11 is watched by 9, 10

This is the best I can come up with. In the later days, groups would be able to watch groups they've already seen of course. Eg, by day 7, groups 1 and 2 have seen every performance and been seen by every performance so they may as well go home.

This answer doesn't feel quite as efficient as it could be so I figure someone might be able to find an answer for 6 days but that would be as low as it would go.

Super Close!

[Guest]

Six seems to be the minimum

Group1 performs on days 1 and 2

Group2 performs on days 1 and 3

Group3 performs on days 1 and 4

Group4 performs on days 1 and 5

Group5 performs on days 2 and 3

Group6 performs on days 2 and 4

Group7 performs on days 2 and 5

Group8 performs on days 3 and 4

Group9 performs on days 3 and 5

Group10 performs on days 4 and 5

Group11 performs on day 6

All groups are able to preform for all the others in six days.

It was six.

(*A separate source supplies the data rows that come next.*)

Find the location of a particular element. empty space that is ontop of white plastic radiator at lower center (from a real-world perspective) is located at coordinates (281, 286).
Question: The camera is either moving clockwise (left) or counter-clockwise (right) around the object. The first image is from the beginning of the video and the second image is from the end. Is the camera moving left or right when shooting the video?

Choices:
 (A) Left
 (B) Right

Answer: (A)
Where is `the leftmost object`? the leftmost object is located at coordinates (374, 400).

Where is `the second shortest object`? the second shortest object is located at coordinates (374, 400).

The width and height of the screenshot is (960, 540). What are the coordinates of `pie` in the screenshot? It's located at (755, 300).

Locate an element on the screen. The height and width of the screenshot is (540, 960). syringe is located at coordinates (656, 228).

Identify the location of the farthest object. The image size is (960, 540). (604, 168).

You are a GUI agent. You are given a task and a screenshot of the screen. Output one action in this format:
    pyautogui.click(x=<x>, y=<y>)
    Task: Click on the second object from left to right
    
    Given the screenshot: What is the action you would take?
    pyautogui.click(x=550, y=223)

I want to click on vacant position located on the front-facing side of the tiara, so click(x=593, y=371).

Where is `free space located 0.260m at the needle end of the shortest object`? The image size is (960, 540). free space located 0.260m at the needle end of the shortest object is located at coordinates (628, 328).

Nice job!

Edited December 22, 2008 by Riddle Master Zack

[bonanova]

That solutions fits these answers:

None of the the performances of a given day are simultaneous.

No group performs more than once a day.

No group performs and watches on the same day.

[Guest]

That solutions fits these answers:

None of the the performances of a given day are simultaneous.

No group performs more than once a day.

No group performs and watches on the same day.

Yes that's right sorry i didn't clarify.